In the foreword to A History of Horrors: The Rise and Fall of the House of Hammer, the company’s marquee star Peter Cushing writes, ”The adjective horror has a strong pull at the box office, but I prefer fantasy ... To my way of thinking, ‘horror’ conjures up events that actually happen, whereas most of the capers we got up to were mere figments of the fertile brains of imaginative writers who set out to take people’s minds off everyday unpleasantnesses.” By Cushing’s interpretation, The Damned (also known as These Are the Damned) might be Hammer’s most authentically horrific film. With its black-and-white “Hammerscope” photography, youth social problem bent, and explicit fixation on atomic-age anxieties, it’s a far cry from the saturated gothic phantasmagoria of the monster films most popularly associated with the studio. Yet it remains one of Hammer’s greatest films.

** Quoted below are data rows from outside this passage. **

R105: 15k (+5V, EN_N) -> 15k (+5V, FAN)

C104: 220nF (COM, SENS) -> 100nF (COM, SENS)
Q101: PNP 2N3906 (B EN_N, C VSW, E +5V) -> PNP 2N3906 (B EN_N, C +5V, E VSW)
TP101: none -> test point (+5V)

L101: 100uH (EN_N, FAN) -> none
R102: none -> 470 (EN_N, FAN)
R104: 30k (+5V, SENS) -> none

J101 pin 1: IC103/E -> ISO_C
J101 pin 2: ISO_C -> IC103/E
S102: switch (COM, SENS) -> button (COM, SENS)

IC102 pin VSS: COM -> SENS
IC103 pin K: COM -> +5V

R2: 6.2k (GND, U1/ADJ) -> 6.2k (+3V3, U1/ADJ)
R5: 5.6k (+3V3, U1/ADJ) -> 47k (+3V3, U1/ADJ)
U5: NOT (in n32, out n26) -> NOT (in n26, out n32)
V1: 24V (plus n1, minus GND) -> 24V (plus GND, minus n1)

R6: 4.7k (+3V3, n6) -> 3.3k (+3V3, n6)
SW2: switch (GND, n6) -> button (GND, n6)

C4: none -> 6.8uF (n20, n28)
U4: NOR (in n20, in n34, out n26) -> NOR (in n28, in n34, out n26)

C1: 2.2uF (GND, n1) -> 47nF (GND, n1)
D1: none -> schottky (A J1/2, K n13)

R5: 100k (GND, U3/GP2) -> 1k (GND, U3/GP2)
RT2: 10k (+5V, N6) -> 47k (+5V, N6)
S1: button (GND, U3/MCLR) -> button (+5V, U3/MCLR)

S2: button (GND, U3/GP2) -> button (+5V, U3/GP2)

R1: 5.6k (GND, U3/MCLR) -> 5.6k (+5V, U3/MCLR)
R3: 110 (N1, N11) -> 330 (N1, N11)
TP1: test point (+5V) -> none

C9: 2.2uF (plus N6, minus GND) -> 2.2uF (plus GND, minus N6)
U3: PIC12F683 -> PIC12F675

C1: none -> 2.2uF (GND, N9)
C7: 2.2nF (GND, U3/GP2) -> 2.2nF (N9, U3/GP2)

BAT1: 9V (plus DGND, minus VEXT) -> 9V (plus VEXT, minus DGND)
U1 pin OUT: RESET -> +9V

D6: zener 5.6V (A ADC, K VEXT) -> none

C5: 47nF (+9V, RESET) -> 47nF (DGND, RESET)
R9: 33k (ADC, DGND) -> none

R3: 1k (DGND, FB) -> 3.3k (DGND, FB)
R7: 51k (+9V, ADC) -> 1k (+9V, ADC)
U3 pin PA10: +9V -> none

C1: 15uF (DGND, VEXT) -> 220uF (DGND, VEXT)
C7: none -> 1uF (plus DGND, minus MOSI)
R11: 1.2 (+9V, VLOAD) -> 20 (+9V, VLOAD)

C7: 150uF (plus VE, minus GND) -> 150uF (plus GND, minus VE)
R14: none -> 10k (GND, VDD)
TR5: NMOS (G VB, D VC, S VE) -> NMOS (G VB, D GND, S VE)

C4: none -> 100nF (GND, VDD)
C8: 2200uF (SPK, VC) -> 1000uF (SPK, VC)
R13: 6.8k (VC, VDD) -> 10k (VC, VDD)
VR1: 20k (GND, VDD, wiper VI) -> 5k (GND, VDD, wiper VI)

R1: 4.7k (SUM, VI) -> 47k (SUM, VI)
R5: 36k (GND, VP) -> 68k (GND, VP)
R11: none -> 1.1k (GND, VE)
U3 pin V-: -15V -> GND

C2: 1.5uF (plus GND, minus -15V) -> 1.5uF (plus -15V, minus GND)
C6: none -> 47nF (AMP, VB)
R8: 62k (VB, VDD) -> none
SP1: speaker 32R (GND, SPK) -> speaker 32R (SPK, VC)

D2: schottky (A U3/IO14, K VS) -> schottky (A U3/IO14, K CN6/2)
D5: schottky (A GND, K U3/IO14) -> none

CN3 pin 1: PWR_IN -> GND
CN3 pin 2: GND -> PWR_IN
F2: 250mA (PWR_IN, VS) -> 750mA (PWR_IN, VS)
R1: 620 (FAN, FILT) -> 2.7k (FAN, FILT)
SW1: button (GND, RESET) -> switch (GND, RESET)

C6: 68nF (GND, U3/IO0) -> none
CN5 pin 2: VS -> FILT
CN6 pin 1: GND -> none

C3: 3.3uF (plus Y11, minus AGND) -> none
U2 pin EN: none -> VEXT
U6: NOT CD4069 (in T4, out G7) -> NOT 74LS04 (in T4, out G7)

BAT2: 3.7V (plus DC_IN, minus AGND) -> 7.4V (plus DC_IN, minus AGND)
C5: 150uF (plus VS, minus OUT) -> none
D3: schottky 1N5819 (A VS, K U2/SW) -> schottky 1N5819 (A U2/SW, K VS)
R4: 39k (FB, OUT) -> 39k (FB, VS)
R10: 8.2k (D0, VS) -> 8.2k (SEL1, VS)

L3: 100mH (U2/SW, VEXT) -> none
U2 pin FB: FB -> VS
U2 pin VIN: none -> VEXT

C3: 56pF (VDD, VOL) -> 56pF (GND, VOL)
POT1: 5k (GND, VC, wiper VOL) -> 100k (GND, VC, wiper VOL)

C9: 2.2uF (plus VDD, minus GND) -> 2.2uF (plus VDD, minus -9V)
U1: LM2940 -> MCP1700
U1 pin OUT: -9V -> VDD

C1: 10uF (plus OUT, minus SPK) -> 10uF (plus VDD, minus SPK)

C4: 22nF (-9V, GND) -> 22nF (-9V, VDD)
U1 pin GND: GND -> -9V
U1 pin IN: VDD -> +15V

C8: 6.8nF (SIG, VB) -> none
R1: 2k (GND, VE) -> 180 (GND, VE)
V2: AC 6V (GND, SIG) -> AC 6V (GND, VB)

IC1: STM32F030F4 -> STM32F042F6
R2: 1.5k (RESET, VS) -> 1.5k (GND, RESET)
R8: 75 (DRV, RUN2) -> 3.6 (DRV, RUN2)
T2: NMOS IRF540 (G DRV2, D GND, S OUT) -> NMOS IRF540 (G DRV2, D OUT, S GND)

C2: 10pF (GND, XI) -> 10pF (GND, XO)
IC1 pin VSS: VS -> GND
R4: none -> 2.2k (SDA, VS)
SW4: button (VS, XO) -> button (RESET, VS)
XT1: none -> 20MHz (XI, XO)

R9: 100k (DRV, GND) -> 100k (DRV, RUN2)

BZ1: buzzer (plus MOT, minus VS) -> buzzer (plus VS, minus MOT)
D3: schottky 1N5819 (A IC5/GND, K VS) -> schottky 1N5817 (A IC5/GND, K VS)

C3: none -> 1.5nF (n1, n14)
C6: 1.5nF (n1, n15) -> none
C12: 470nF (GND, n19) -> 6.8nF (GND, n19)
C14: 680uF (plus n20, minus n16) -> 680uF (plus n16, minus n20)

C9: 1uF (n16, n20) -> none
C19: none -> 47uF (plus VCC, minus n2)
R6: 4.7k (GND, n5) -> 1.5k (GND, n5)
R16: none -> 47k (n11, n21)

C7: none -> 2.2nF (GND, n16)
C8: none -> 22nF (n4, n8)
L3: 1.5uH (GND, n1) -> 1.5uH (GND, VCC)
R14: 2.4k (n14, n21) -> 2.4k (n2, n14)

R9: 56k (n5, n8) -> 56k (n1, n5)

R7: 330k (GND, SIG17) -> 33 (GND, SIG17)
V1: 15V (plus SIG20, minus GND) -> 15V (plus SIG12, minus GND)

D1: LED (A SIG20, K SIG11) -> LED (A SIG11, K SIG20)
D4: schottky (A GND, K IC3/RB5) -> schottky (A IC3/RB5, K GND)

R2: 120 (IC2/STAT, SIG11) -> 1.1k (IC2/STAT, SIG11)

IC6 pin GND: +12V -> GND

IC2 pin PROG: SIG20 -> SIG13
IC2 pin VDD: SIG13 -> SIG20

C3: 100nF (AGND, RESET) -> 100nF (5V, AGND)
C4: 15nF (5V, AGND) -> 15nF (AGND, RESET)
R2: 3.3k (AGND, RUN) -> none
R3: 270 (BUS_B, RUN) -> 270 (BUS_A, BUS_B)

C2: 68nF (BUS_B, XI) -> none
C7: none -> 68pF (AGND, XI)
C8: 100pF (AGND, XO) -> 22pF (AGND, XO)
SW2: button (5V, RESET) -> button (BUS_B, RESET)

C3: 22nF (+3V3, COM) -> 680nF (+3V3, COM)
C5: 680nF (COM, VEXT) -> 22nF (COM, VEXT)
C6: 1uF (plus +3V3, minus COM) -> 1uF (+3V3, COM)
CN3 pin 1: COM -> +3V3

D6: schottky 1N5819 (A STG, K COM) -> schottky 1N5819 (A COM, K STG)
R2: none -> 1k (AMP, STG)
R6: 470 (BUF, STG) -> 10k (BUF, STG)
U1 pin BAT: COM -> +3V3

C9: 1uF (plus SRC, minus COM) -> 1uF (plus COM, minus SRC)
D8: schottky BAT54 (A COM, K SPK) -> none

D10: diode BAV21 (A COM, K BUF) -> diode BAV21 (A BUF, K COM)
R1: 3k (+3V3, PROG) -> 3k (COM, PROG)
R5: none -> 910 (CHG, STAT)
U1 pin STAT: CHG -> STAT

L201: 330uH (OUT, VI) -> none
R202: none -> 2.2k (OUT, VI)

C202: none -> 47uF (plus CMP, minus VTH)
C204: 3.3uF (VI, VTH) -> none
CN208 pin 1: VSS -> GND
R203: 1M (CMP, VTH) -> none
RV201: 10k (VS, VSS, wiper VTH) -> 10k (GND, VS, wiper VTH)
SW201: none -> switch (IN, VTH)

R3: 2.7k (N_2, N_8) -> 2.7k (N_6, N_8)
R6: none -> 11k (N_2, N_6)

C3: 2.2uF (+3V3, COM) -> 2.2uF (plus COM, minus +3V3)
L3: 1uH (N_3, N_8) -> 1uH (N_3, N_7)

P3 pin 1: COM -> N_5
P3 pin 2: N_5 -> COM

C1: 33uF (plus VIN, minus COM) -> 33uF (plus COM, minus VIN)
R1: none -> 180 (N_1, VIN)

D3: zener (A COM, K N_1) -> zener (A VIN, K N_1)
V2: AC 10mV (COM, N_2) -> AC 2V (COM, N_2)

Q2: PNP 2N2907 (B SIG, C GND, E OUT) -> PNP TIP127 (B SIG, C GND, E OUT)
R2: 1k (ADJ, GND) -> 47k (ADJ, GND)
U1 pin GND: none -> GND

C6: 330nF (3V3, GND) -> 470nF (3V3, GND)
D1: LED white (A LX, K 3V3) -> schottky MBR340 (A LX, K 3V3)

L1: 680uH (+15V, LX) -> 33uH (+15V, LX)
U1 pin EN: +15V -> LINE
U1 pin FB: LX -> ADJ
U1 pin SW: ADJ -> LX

Completed in 1961, The Damned was released around the same time as blacklisted American expat filmmaker Joseph Losey’s prestige leftist class drama The Servant. Predating Sidney J. Furie’s seminal British biker flick The Leather Boys, The Damned initially seems like a rough-and-tumble forerunner to the mods and rockers phenomena of the mid-60s. Oliver Reed is King, the teddy boy leader of a leather-clad biker gang, who has a deviant fixation on his sister Joan (Shirley Ann Field). Although King is madly possessive of her, he enlists her to seduce men whom the gang can rob. One of these is the American Simon (Macdonald Carey), who is unexpectedly able to romance Joan (which, it must be admitted, requires a greater suspension of disbelief than the film’s subsequent science fiction elements). The couple flees to a craggy island cottage rented out by Swedish artist Freya (Viveca Lindfors), who makes existentially loaded Giacometti-esque sculptures. King tracks the rogue lovers down, and after a cliffside brawl the three end up inside a highly secure laboratory housing around a dozen children, who are the subjects of a strange experiment—one which leaves their flesh cold as death. To say more would spoil the film; suffice to say, with military scientists alerted to the intruders, the narrative is imbued with an urgent, unsettling aura of mystery.
The Damned is a deeply idiosyncratic film, one that begins with the bopping wail of an infectious rockabilly theme before abruptly settling into an unremittingly bleak register. Whether due to the film’s unorthodox structure or the film’s explicitly anti-nuclear, anti-government themes, it’s been heavily truncated in various forms of release. Tonight the Quad screens the original cut, and it’s one of the series’s must-sees.